> À faire:
1) Recopiez mot pour mot le passage de l'article sur le prix des carburants qui va de « Chutant de 146 » à « à l’Economiste Maghrébin. ».
2) D'après l'article sur le prix des carburants, quel ministre des Finances a accordé une interview à L'Economiste Maghrébin ?

> Extrait:
News - 24.10.2008

L'essence baissera-t-elle à la pompe ?

Chutant de 146 $ le baril à moins de 100$, le prix du pétrole continue à être subventionné en Tunisie. Pourra-t-il baisser ? Explications du Ministre des Finances à l’Economiste Maghrébin.

Maintenant que le prix du baril de pétrole, après avoir flambé cet été à 146$, et redescendu à moins de 100 $, pourquoi ne pas répercuter cette baisse sur les prix des carburants à la pompe ? L’interrogation revient souvent dans la bouche des automobilistes dans le monde, mais aussi en Tunisie. Vérité des prix à la hausse, et vérité des prix à la baisse : est-ce faisable ? L’explication vient d’être fournie par M. Mohamed Rachid Kechiche, ministre des Finances, dans une interview exclusive accordée à notre confrère L’Economiste Maghrébin (www.leconomiste.com.tn ). Rigoureux, grand travailleur et toujours pertinent dans ses analyses, le ministre Kechiche se livre très rarement à la presse, en dehors de ses interventions publiques toujours soignées, mais souvent noyées dans l’actualité. C’est pourquoi  l’interview annuelle à notre confrère Hédi Mechri bénéficie d’un intérêt particulier.

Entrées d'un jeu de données

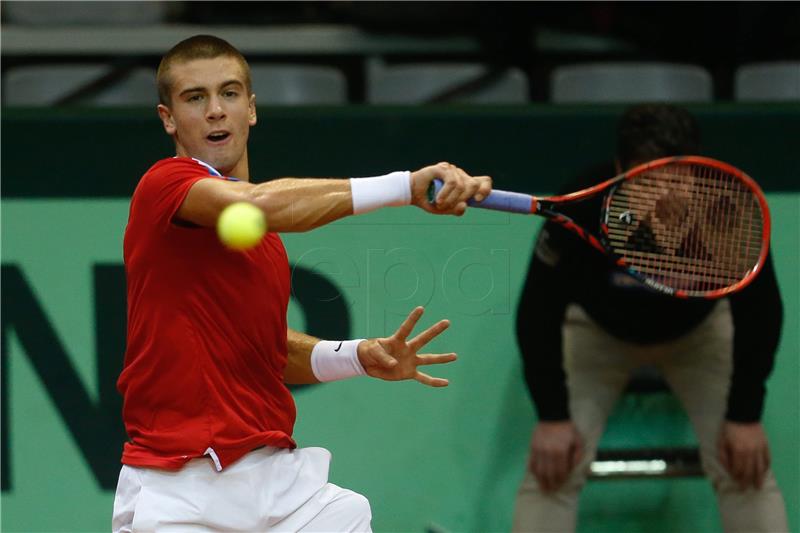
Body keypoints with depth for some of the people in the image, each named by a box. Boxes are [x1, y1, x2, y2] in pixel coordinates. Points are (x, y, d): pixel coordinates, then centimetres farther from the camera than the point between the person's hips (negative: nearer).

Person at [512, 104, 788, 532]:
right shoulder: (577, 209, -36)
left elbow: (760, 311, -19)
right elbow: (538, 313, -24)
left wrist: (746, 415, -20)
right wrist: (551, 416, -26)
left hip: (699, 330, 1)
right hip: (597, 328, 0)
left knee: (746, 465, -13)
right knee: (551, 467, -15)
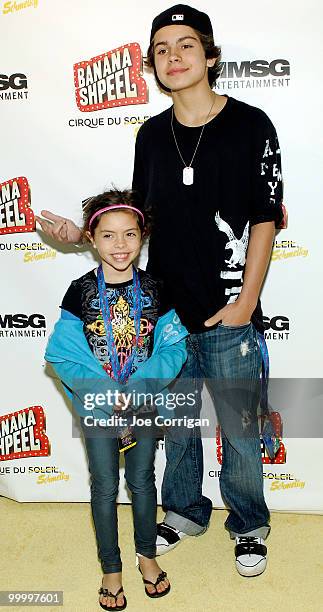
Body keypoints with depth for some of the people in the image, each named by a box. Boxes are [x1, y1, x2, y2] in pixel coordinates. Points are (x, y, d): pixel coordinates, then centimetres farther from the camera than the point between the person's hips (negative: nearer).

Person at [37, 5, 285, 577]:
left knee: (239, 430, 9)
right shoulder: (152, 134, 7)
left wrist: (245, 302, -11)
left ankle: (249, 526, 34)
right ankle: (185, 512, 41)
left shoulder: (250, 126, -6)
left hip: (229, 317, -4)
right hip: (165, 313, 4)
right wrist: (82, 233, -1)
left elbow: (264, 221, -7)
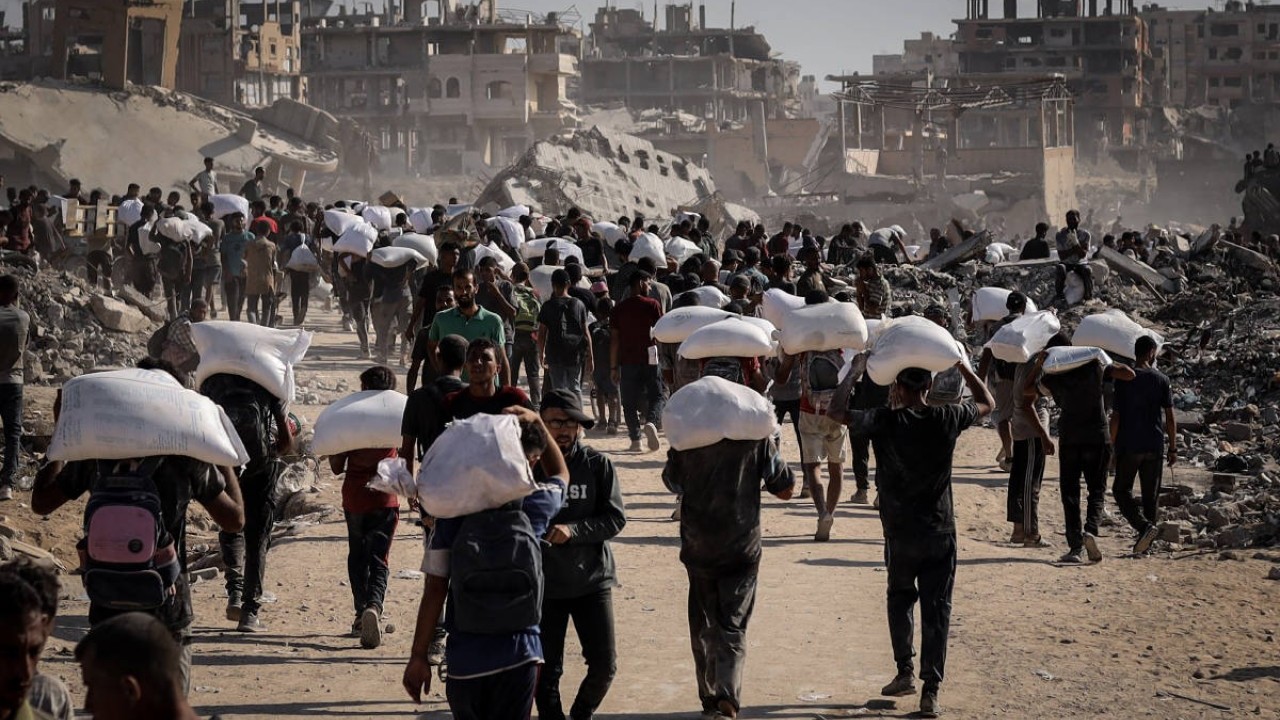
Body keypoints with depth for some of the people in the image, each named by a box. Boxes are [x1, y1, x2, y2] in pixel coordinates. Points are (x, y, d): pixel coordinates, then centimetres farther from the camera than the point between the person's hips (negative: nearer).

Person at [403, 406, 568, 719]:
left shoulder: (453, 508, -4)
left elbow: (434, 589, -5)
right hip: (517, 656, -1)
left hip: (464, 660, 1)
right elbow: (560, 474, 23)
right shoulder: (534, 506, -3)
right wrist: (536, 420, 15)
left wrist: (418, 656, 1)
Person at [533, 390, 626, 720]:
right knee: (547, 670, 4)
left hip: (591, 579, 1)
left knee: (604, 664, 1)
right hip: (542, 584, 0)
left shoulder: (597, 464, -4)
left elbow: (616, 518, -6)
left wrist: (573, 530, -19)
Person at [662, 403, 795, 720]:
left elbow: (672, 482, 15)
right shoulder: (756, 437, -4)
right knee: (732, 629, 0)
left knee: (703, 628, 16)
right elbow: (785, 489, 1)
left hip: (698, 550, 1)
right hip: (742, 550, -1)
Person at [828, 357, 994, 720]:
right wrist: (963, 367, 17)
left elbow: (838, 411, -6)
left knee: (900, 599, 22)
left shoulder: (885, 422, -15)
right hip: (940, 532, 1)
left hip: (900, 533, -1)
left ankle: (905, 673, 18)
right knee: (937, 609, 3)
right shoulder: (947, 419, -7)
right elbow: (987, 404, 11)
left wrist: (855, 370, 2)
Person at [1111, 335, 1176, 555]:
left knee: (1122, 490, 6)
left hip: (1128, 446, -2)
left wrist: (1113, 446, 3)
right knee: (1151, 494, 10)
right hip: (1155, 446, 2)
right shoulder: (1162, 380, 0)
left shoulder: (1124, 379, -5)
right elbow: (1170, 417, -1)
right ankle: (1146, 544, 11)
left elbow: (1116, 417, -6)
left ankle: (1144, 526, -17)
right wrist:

> Réponses:
1)
Chutant de 146 $ le baril à moins de 100$, le prix du pétrole continue à être subventionné en Tunisie. Pourra-t-il baisser ? Explications du Ministre des Finances à l’Economiste Maghrébin.

2) M. Mohamed Rachid Kechiche.